Exactly this. Polyrepos, microservices, and their ilk all do the same thing. Bring forward problems you may one day need to solve and make solving them necessary for progress.



Yea. We had a monorepo. The whole thing was one big webapp.

Even our background workers ran in the web app. Oh yea, that's right. I can feel the cringing just writing that! So like if we had an expensive background operation, our web app would start up a thread and do the work. Some might be wondering: "What if you needed to restart it? Like, I dunno... when deploying code?". Answer: we didn't, lol. Our deploy script would hold all new jobs and wait until existing ones finished before restarting. Some background process were extremely time consuming (eg: 10+ hours) and those we wrote in a way that they could just resume if killed.

It's actually amazing how productive you can be with a single monolithic web app on a beefy cloud instance.

I was also surprised how quickly we were able to scale out to a proper multi-service architecture after being bought. It only took us 6 months. The big company that bought us plans ahead years. It was no problem at all.
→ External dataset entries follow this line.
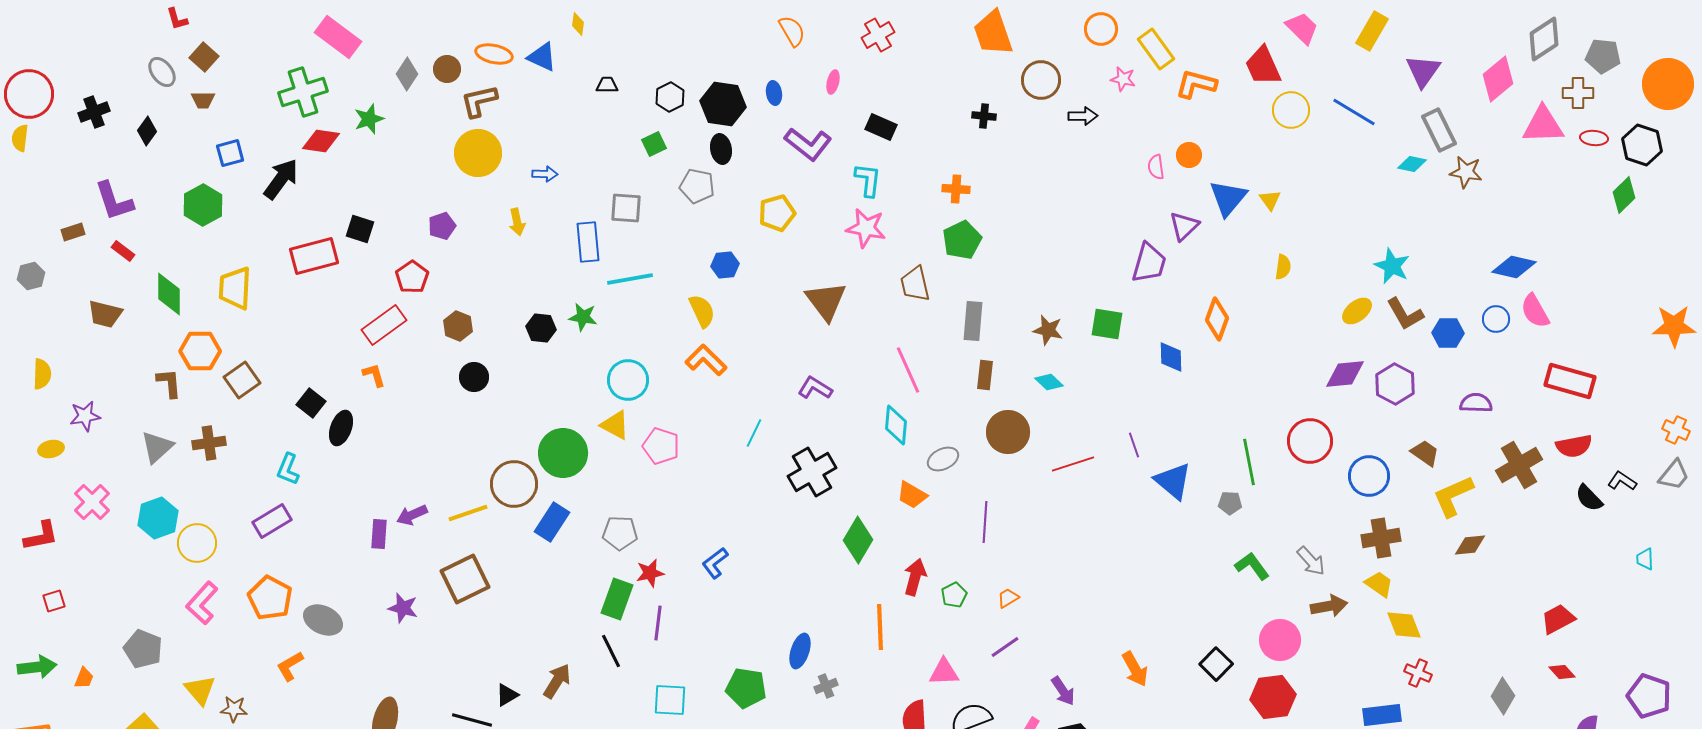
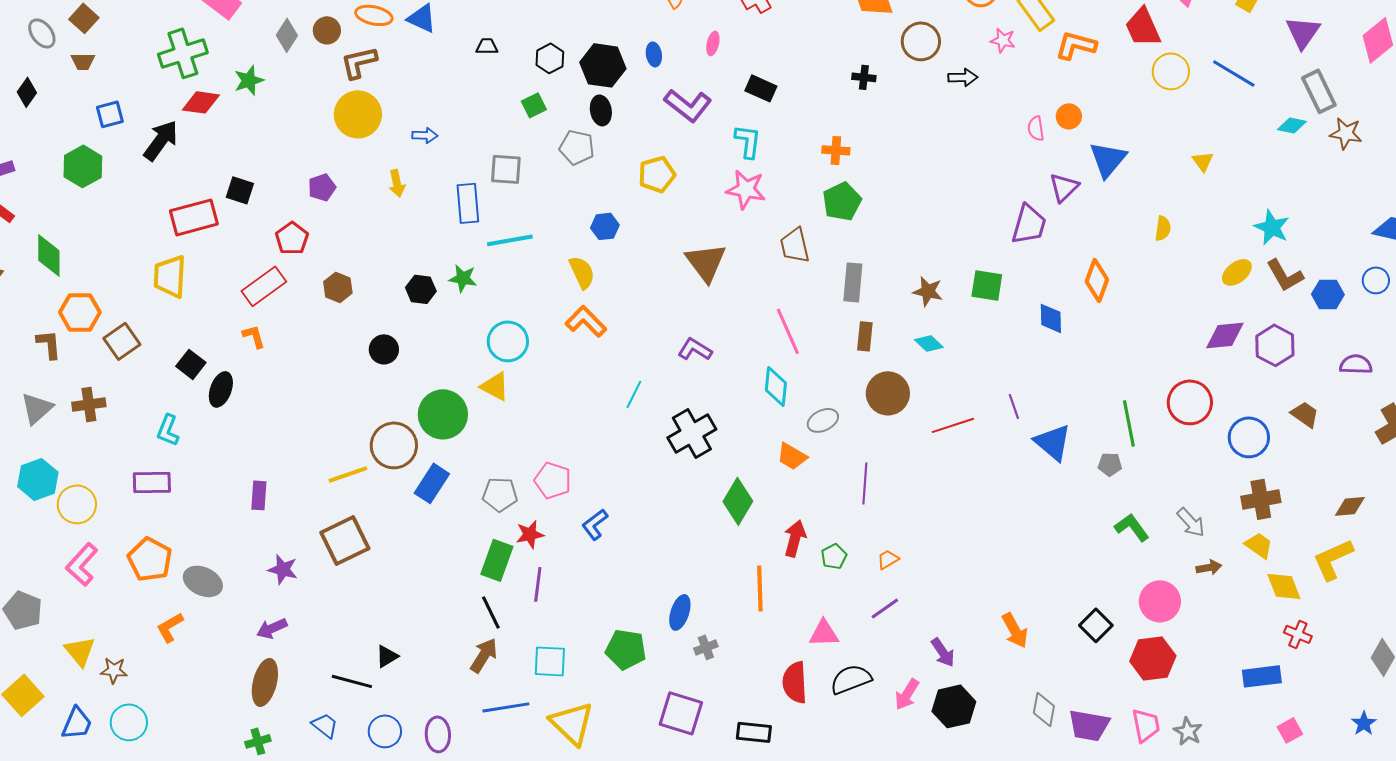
yellow triangle: (1270, 200) -> (1203, 161), moved
yellow trapezoid: (235, 288) -> (170, 276), moved
black circle: (474, 377) -> (384, 349), moved
pink pentagon: (661, 446) -> (553, 480), moved
yellow L-shape: (1453, 496) -> (1333, 559), moved
purple arrow: (412, 515) -> (272, 628), moved
purple rectangle: (272, 521) -> (152, 482), turned 30
brown arrow: (1329, 606) -> (1209, 567), size x0.7
brown arrow: (557, 681) -> (484, 655), moved

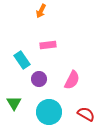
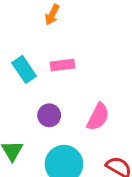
cyan rectangle: (22, 60) -> (24, 69), moved

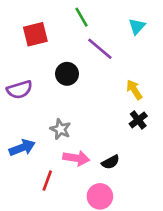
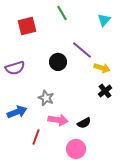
purple line: (100, 49) -> (82, 50), moved
black circle: (67, 74) -> (58, 62), moved
yellow arrow: (134, 90) -> (102, 68), turned 140

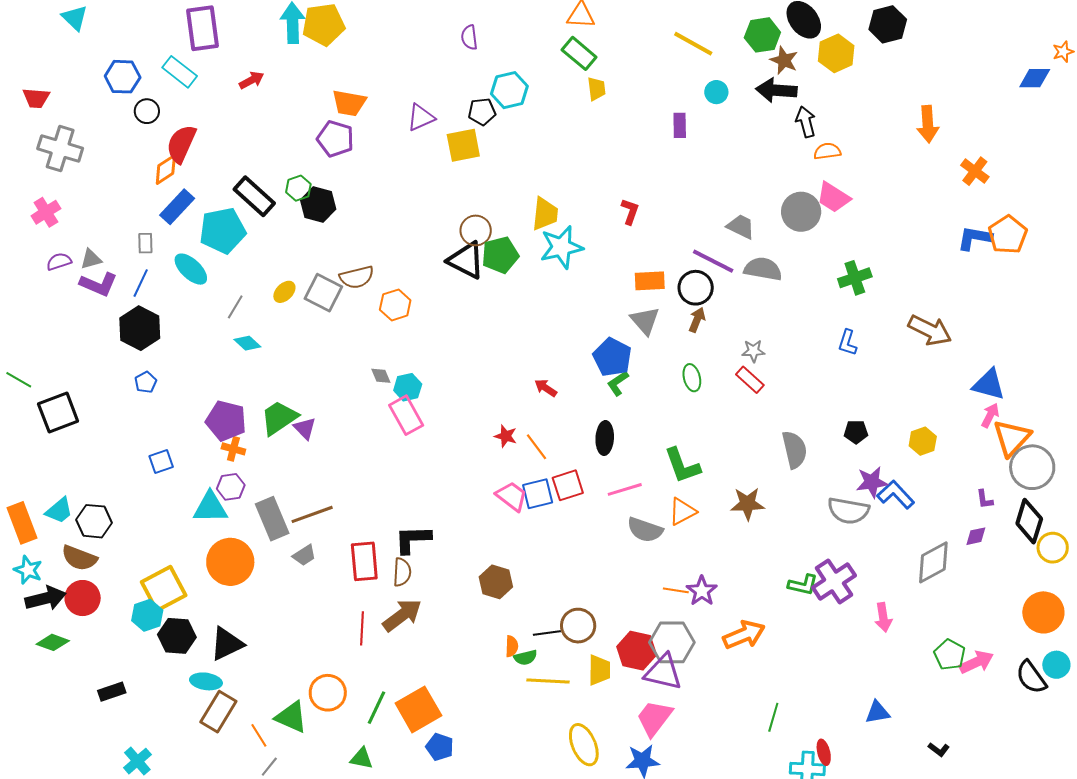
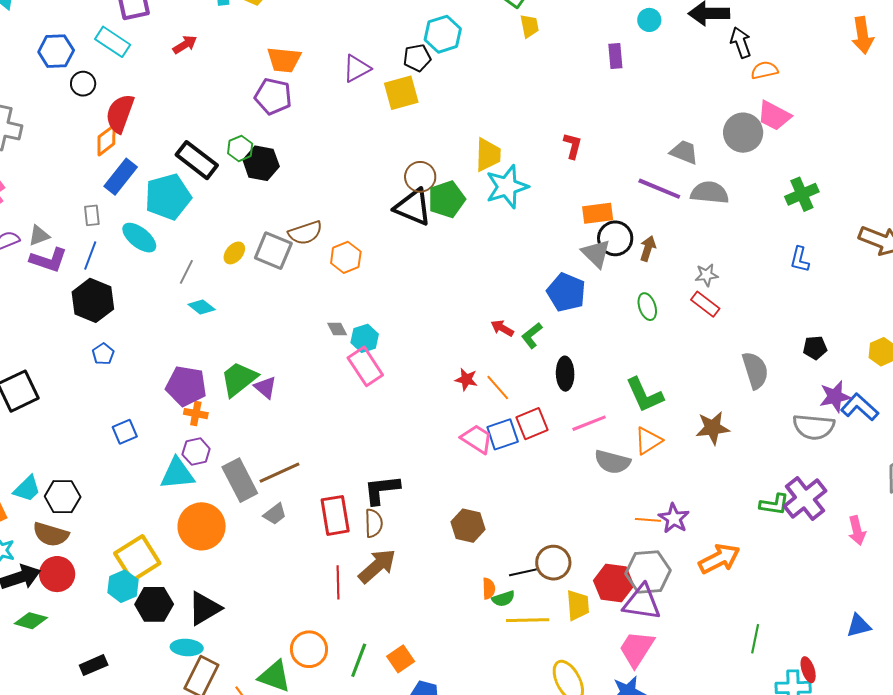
black circle: (696, 288) -> (615, 238), moved
green L-shape: (618, 383) -> (532, 335), moved
orange square: (418, 709) -> (401, 659), size x0.6

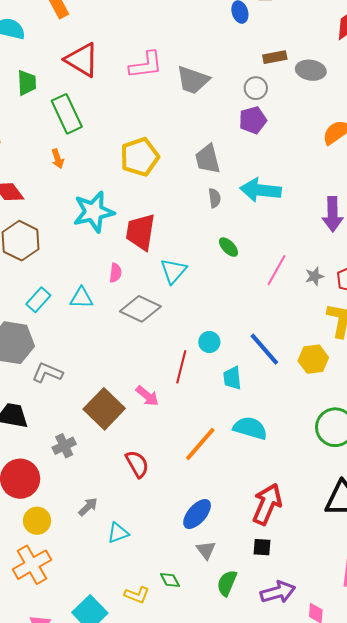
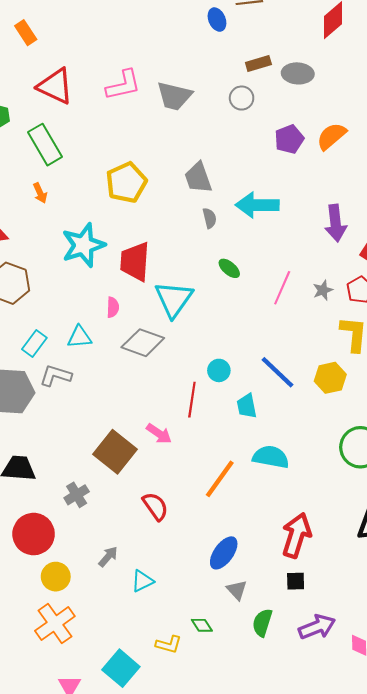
purple pentagon: (253, 120) -> (289, 139), moved
cyan triangle: (173, 271) -> (174, 299), size x1.4
gray L-shape: (47, 373) -> (56, 376), moved

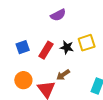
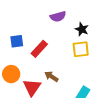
black star: (67, 47) -> (82, 29), moved
brown arrow: (63, 75) -> (51, 76), turned 56

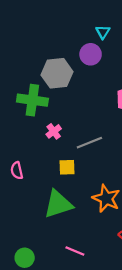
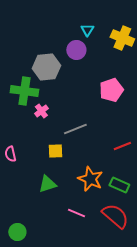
pink cross: (54, 131) -> (41, 111), moved
green triangle: (58, 204) -> (47, 184), size x0.7
pink line: (75, 251) -> (76, 213), moved

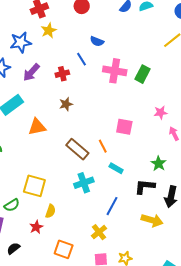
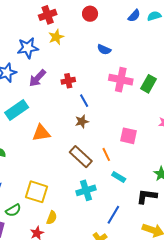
blue line: (82, 59) -> (84, 101), moved
brown star: (66, 104) -> (82, 121), moved

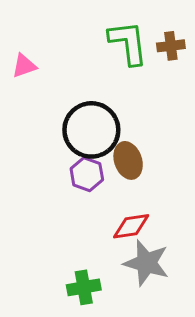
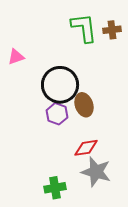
pink triangle: (24, 66) -> (16, 57), moved

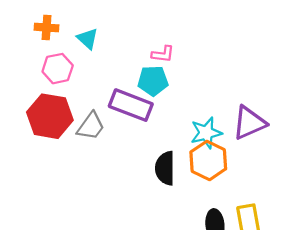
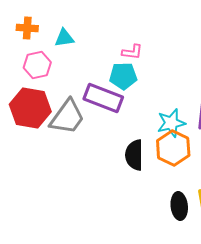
cyan triangle: (88, 39) -> (64, 38), turned -50
gray trapezoid: (91, 126) -> (67, 117), size x1.4

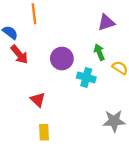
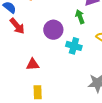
green arrow: (99, 52) -> (80, 17), moved
red triangle: (38, 100) -> (33, 64), turned -48

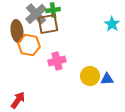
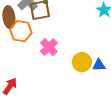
pink cross: (57, 61) -> (49, 47), turned -30

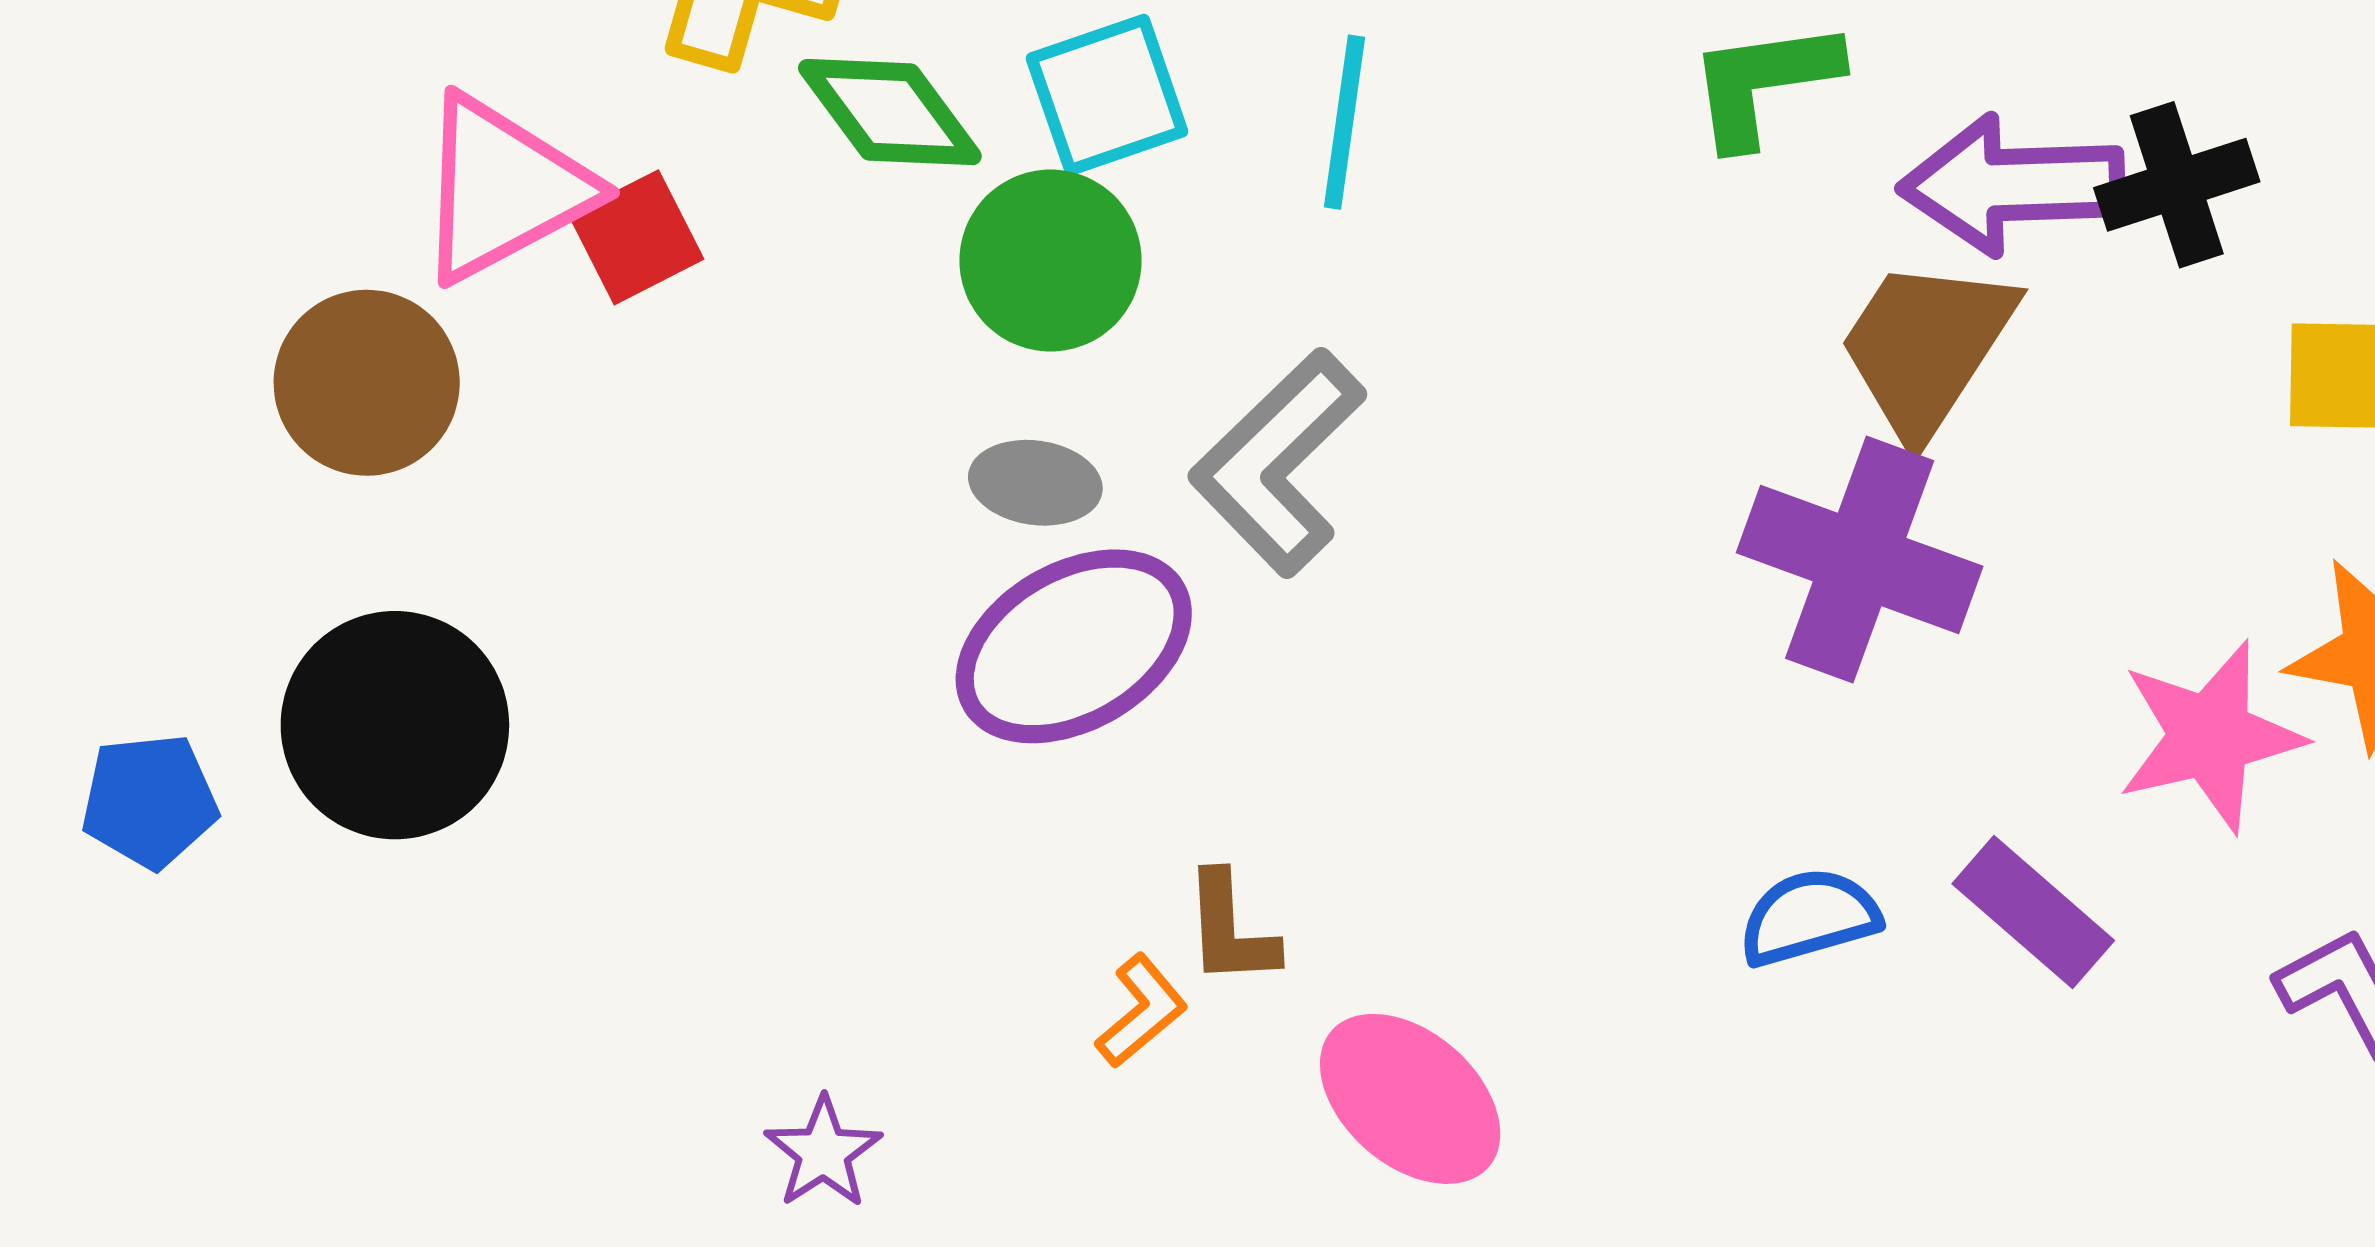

Now don't get me wrong. I'm not advocating for sloppy engineering here. Our team was some of the smartest people I've ever worked with. It wasn't uncommon for me (a medium-experienced engineer) to bring a proposal to our technical founder that would require like 1 month of work. That freakin' genius would reframe the problem and architecture such that we'd spend 2 days, still achieve the same goal, and take on minimal technical debt. I learned A LOT.

I know I'm rambling, but honestly I don't know if that kind of hustle is even a thing anymore. Are tech startups still scrappy? Are they focusing on the core problems/solutions they're trying to prove out instead of layers of architecture? Do such problems even exist anymore? Back in the mid-2000s it felt like that's how everyone did it.


There's nothing wrong with the architecture you describe. In fact, I've even migrated/merged microservices into a monolith several times. What you describe about restarting, etc. is accurate, and you need to solve for that even in other architectures.

Conway's law is more important: "I need to deploy my team's change without waiting for your team's job to finish".